----- Information supplied -----
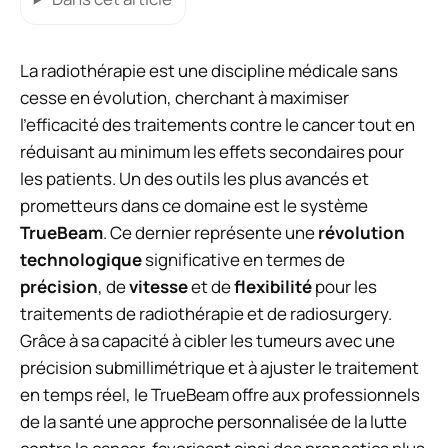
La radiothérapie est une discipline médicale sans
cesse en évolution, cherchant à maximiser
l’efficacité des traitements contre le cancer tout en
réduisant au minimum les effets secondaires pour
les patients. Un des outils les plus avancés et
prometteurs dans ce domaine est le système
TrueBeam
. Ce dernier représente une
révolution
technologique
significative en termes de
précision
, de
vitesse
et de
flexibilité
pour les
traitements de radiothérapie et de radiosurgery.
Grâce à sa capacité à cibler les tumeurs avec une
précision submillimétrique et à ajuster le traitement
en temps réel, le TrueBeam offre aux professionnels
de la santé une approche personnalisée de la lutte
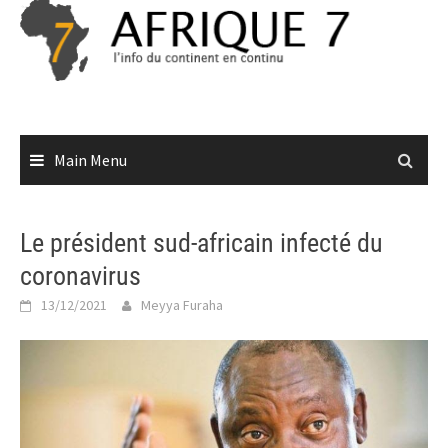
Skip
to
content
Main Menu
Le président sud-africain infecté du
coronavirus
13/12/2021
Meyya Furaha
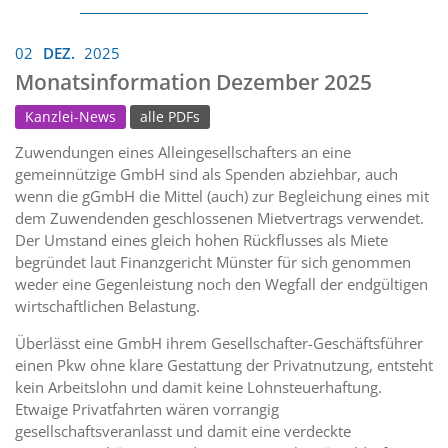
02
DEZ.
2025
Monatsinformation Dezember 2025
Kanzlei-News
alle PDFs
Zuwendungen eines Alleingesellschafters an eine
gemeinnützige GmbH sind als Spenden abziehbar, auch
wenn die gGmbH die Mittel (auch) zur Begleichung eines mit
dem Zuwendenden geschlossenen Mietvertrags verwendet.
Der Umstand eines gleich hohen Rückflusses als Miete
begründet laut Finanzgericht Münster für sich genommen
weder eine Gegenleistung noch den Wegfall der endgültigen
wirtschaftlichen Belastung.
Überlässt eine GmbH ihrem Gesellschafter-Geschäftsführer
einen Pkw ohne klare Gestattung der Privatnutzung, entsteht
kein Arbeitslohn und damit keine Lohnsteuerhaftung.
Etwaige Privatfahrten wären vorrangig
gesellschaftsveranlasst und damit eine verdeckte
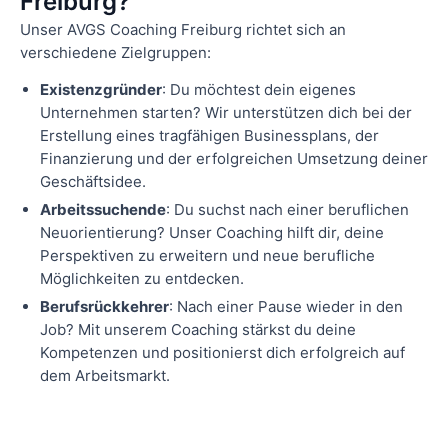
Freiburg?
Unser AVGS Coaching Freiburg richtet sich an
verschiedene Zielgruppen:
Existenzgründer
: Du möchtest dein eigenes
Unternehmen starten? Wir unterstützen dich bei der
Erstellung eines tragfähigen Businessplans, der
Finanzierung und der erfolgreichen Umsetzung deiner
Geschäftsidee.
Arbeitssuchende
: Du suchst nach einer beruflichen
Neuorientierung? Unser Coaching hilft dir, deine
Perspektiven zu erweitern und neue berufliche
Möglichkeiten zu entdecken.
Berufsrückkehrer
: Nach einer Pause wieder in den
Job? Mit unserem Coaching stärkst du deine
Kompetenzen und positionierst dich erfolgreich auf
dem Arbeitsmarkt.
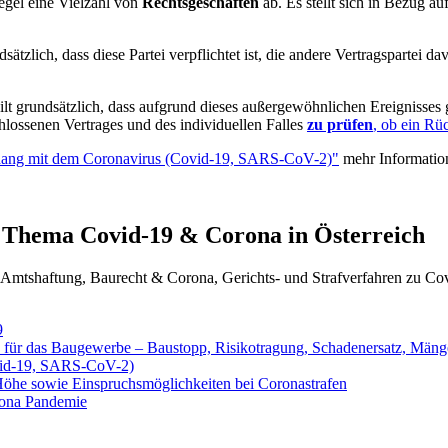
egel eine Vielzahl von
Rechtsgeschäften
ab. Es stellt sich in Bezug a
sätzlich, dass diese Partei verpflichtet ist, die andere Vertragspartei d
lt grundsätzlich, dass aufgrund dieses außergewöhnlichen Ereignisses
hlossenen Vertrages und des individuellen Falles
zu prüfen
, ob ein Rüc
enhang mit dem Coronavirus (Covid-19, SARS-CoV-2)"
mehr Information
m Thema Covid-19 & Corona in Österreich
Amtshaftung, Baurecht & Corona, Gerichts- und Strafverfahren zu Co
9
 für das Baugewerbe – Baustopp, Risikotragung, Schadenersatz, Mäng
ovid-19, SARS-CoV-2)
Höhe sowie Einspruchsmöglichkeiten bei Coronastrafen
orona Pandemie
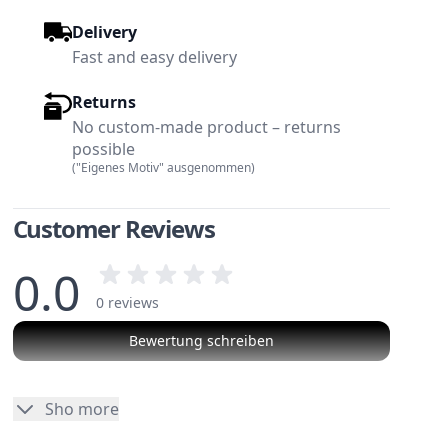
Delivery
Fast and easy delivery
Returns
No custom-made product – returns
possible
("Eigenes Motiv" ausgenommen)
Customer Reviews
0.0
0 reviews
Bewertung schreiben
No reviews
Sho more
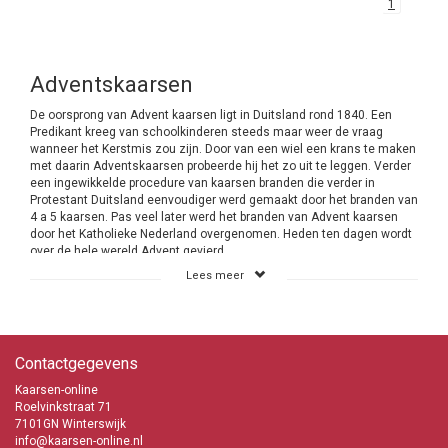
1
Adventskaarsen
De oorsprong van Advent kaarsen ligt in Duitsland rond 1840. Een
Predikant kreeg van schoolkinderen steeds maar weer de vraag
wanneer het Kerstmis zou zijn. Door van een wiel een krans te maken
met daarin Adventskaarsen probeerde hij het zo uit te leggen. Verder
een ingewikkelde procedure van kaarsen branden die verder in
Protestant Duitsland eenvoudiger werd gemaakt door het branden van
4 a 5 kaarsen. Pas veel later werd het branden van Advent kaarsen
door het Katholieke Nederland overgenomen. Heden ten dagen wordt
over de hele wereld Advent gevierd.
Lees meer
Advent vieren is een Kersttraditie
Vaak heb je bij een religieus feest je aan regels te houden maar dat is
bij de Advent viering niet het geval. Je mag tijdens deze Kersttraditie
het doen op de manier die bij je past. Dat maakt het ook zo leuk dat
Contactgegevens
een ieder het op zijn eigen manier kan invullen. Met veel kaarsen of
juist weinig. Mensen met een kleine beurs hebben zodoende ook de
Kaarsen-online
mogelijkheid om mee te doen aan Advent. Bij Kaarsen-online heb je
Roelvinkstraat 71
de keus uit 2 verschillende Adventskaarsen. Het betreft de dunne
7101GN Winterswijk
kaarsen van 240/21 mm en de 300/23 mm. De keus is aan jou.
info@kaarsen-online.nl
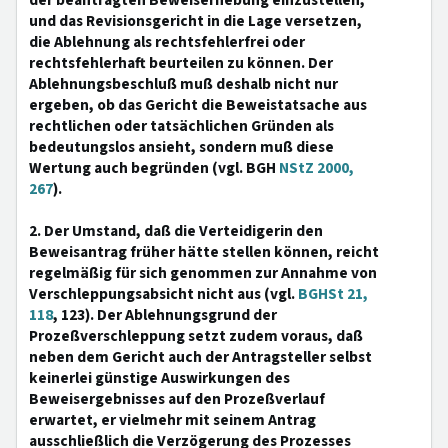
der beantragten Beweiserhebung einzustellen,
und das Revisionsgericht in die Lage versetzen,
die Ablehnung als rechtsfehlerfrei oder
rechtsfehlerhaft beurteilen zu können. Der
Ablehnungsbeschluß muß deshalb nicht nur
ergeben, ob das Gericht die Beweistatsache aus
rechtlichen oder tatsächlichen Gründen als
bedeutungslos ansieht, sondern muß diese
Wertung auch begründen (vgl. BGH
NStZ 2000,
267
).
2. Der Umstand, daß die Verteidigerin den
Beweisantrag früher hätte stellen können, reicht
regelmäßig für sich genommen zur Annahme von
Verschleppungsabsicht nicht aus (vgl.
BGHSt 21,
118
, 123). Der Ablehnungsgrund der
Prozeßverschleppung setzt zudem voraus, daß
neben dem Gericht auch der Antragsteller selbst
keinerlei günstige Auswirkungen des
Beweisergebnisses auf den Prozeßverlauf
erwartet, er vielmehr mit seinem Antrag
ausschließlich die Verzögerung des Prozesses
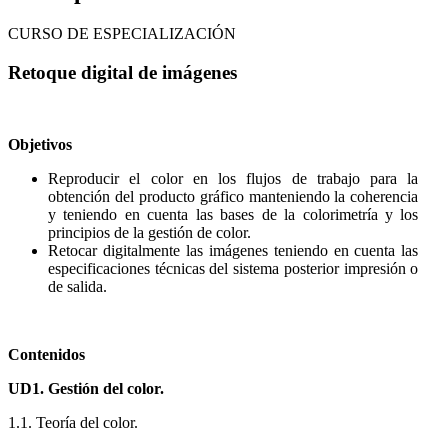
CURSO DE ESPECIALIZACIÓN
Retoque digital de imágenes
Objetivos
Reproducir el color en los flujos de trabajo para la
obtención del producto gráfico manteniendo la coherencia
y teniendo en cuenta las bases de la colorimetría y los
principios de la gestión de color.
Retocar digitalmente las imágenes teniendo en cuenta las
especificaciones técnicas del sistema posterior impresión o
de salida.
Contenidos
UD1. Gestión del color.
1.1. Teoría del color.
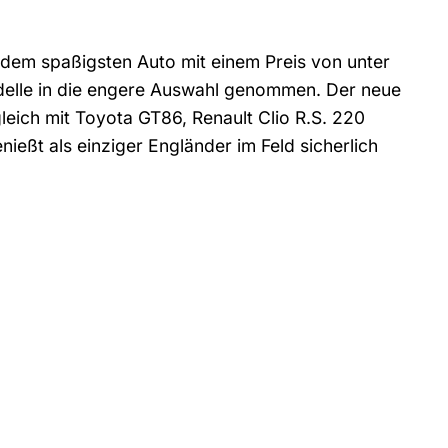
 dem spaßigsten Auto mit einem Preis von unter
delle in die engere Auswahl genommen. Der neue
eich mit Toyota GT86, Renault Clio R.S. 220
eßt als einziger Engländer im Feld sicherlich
-----
What you will do: Where the string "radiothérapie" occurs in a line of the listing, copy the line.

Task result:
La radiothérapie est une discipline médicale sans
traitements de radiothérapie et de radiosurgery.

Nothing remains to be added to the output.